In June that year, McDonnell and his wife bought a 5,099-square-foot house in Henrico County’s Wyndham neighborhood for $835,000. They took out a $650,000 mortgage, county records show.
They refinanced the Henrico house several times to take advantage of lower interest rates, most recently this spring. In April, they refinanced into an adjustable-rate mortgage on $696,000 with an interest rate of 2.625 percent for the first five years. The house is assessed at $651,077, meaning they are underwater.
It’s difficult to calculate what the payments on the three properties would be without knowing all the details.
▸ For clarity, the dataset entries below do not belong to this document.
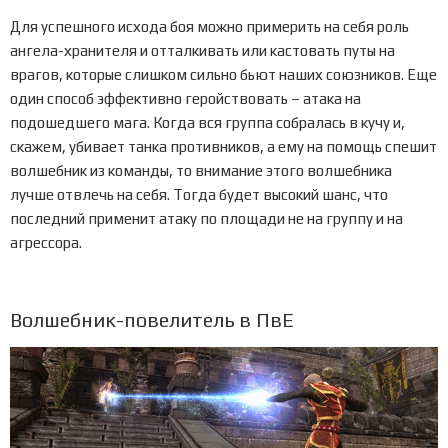
Для успешного исхода боя можно примерить на себя роль
ангела-хранителя и отталкивать или кастовать путы на
врагов, которые слишком сильно бьют наших союзников. Еще
один способ эффективно геройствовать – атака на
подошедшего мага. Когда вся группа собралась в кучу и,
скажем, убивает танка противников, а ему на помощь спешит
волшебник из команды, то внимание этого волшебника
лучше отвлечь на себя. Тогда будет высокий шанс, что
последний применит атаку по площади не на группу и на
агрессора.
Волшебник-повелитель в ПвЕ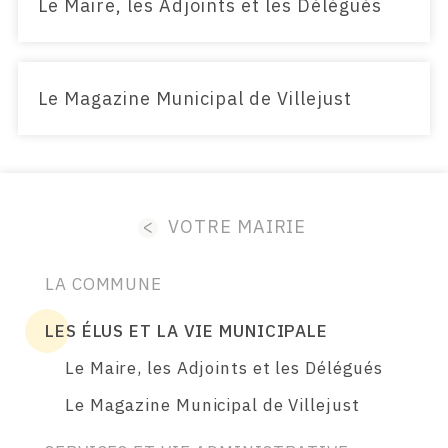
Le Maire, les Adjoints et les Délégués
Le Magazine Municipal de Villejust
<
VOTRE MAIRIE
LA COMMUNE
LES ÉLUS ET LA VIE MUNICIPALE
Le Maire, les Adjoints et les Délégués
Le Magazine Municipal de Villejust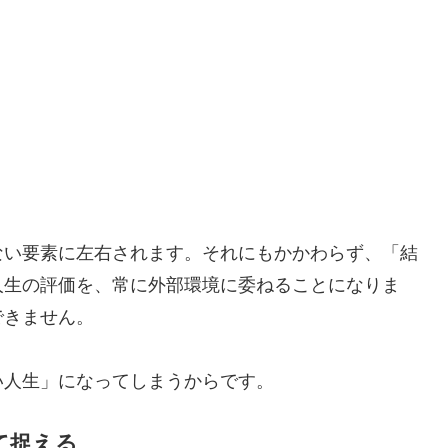
ない要素に左右されます。それにもかかわらず、「結
人生の評価を、常に外部環境に委ねることになりま
できません。
い人生」になってしまうからです。
て捉える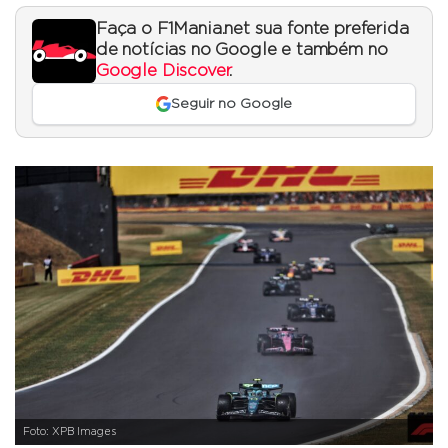
Faça o F1Mania.net sua fonte preferida
de notícias no Google e também no
Google Discover
.
Seguir no Google
Foto: XPB Images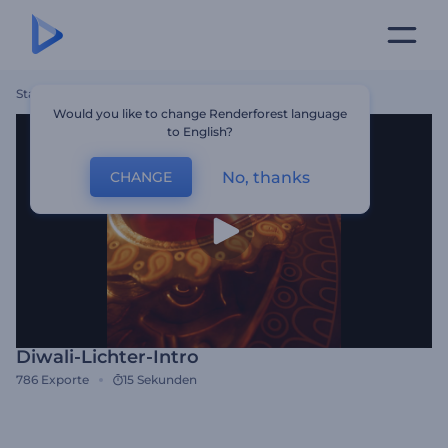
Startseite
Vorlagen
Diwali-Lichter-Intro
Would you like to change Renderforest language
to English?
No, thanks
CHANGE
Diwali-Lichter-Intro
786
Exporte
15 Sekunden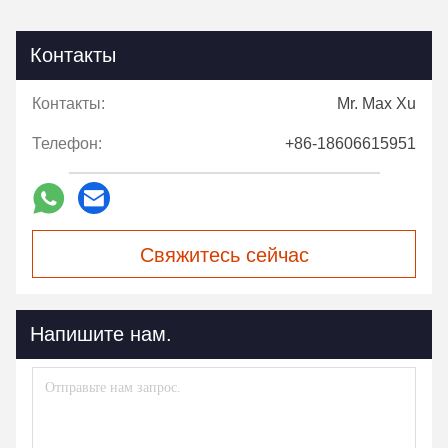
Контакты
Контакты:
Mr. Max Xu
Телефон:
+86-18606615951
Свяжитесь сейчас
Напишите нам.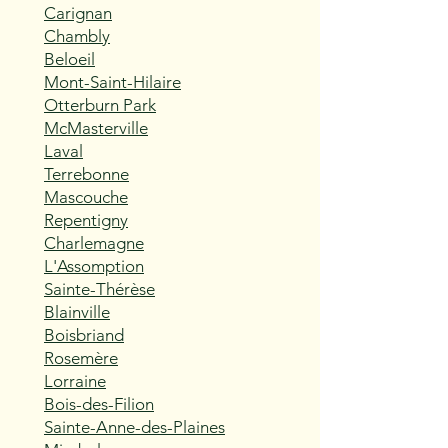
Carignan
Chambly
Beloeil
Mont-Saint-Hilaire
Otterburn Park
McMasterville
Laval
Terrebonne
Mascouche
Repentigny
Charlemagne
L'Assomption
Sainte-Thérèse
Blainville
Boisbriand
Rosemère
Lorraine
Bois-des-Filion
Sainte-Anne-des-Plaines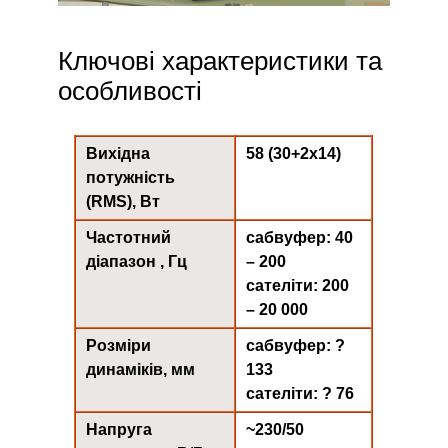
Ключові характеристики та
особливості
Вихідна
58 (30+2х14)
потужність
(RMS), Вт
Частотний
сабвуфер: 40
діапазон , Гц
– 200
сателіти: 200
– 20 000
Розміри
сабвуфер: ?
динаміків, мм
133
сателіти: ? 76
Напруга
~230/50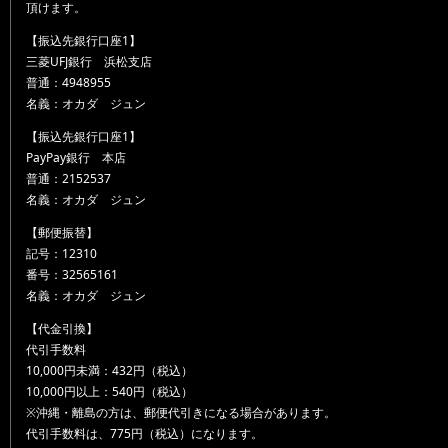
頂けます。
【振込先銀行口座1】
三菱UFJ銀行 浜松支店
普通：4948955
名義：オカダ ジュン
【振込先銀行口座1】
PayPay銀行 本店
普通：2152537
名義：オカダ ジュン
【郵便振替】
記号：12310
番号：32565161
名義：オカダ ジュン
【代金引換】
代引手数料
10,000円未満：432円（税込）
10,000円以上：540円（税込）
※沖縄・離島の方は、郵便代引きになる場合があります。
代引手数料は、775円（税込）になります。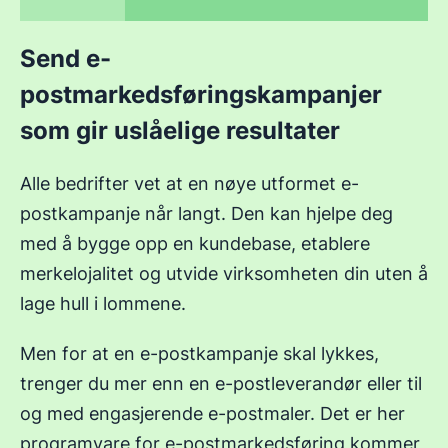
Send e-
postmarkedsføringskampanjer
som gir uslåelige resultater
Alle bedrifter vet at en nøye utformet e-
postkampanje når langt. Den kan hjelpe deg
med å bygge opp en kundebase, etablere
merkelojalitet og utvide virksomheten din uten å
lage hull i lommene.
Men for at en e-postkampanje skal lykkes,
trenger du mer enn en e-postleverandør eller til
og med engasjerende e-postmaler. Det er her
programvare for e-postmarkedsføring kommer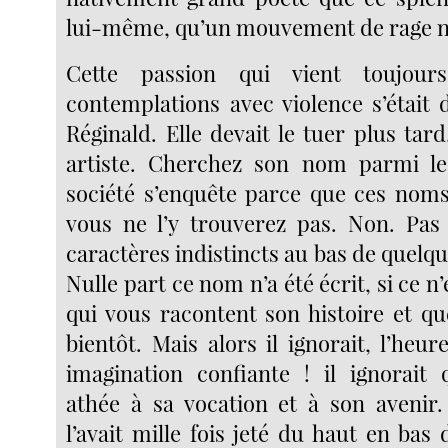
lui-même, qu’un mouvement de rage ne
Cette passion qui vient toujour
contemplations avec violence s’était
Réginald. Elle devait le tuer plus ta
artiste. Cherchez son nom parmi l
société s’enquête parce que ces nom
vous ne l’y trouverez pas. Non. Pa
caractères indistincts au bas de quelq
Nulle part ce nom n’a été écrit, si ce n
qui vous racontent son histoire et qu
bientôt. Mais alors il ignorait, l’heu
imagination confiante ! il ignorait q
athée à sa vocation et à son avenir.
l’avait mille fois jeté du haut en bas d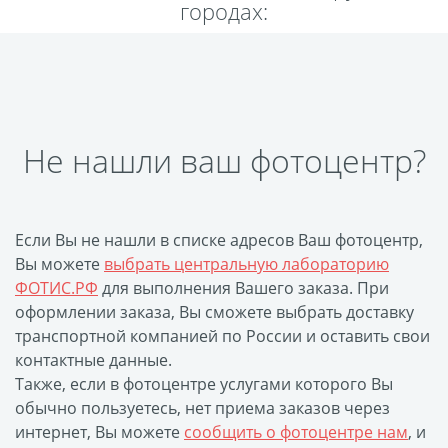
городах:
Пластификация
Фотопостер
Печать на
самоклеящемся виниле
Фото на стекле и
Не нашли ваш фотоцентр?
акриле
Печать на баннере
Фотообои
Трафареты
Если Вы не нашли в списке адресов Ваш фотоцентр,
Печать на прозрачной
Вы можете
выбрать центральную лабораторию
пленке
ФОТИС.РФ
для выполнения Вашего заказа. При
Рекламные конструкции
оформлении заказа, Вы сможете выбрать доставку
транспортной компанией по России и оставить свои
Напольная графика
контактные данные.
Широкоформатное
Также, если в фотоцентре услугами которого Вы
ламинирование
обычно пользуетесь, нет приема заказов через
Изготовление баннеров
интернет, Вы можете
сообщить о фотоцентре нам
, и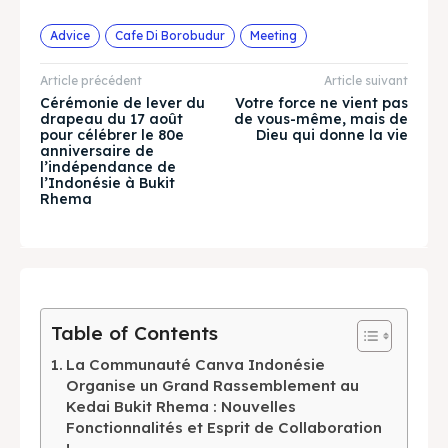
& Make a booking today
& Make a booking today
Advice
Cafe Di Borobudur
Meeting
Tempat Makan Keluarga
Tempat Makan Keluarga
Article précédent
Article suivant
Cérémonie de lever du
Votre force ne vient pas
drapeau du 17 août
de vous-même, mais de
Tempat Makan Rombongan
Tempat Makan Rombongan
pour célébrer le 80e
Dieu qui donne la vie
anniversaire de
l’indépendance de
Ruang Meeting
Ruang Meeting
l’Indonésie à Bukit
Rhema
Playground Anak
Playground Anak
Katering Magelang
Katering Magelang
Nasi Box
Nasi Box
Table of Contents
La Communauté Canva Indonésie
Organise un Grand Rassemblement au
Recherche
Recherche
Kedai Bukit Rhema : Nouvelles
Fonctionnalités et Esprit de Collaboration
BAHASA / LANGUAGE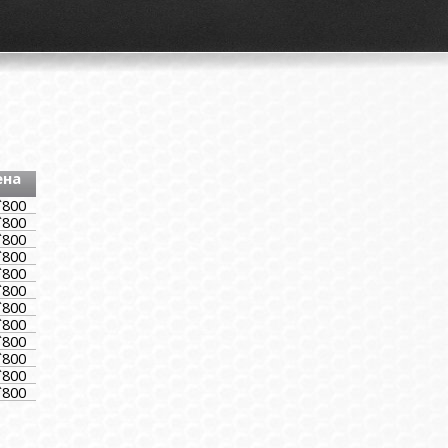
ена
`800
`800
`800
`800
`800
`800
`800
`800
`800
`800
`800
`800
However, $696,000 at 2.625 percent would be about $2,800 a month. The payment on a $920,000 adjustable-rate mortgage, if issued at the market interest rate of 3.5 percent, would be about $4,100 a month. Too little is known about the two loans totaling $705,000 on the smaller beach rental to figure monthly payments.
In February 2007, the McDonnells went in on a $1 million purchase of a 3,164-square-foot ridge-top house at Wintergreen along with two of the governor’s sisters and their spouses. The Wintergreen house, in the 700 block of Devils Knob Loop, was purchased with an $800,000 mortgage.
Under the initial arrangement, the governor and his wife had a 40 percent stake while Maureen C. McDonnell had 40 percent with her husband. Another sister, Eileen McDonnell Reinaman, had 20 percent.
This spring, the mortgage was refinanced for $750,000 and the first family reduced its stake to 20 percent, making $44,000 for selling 10 percent ownership each to the other two investors, according to court records.
The Wintergreen property, which McDonnell disclosed as generating $50,000 or less in income, is currently assessed at a little more than $1 million.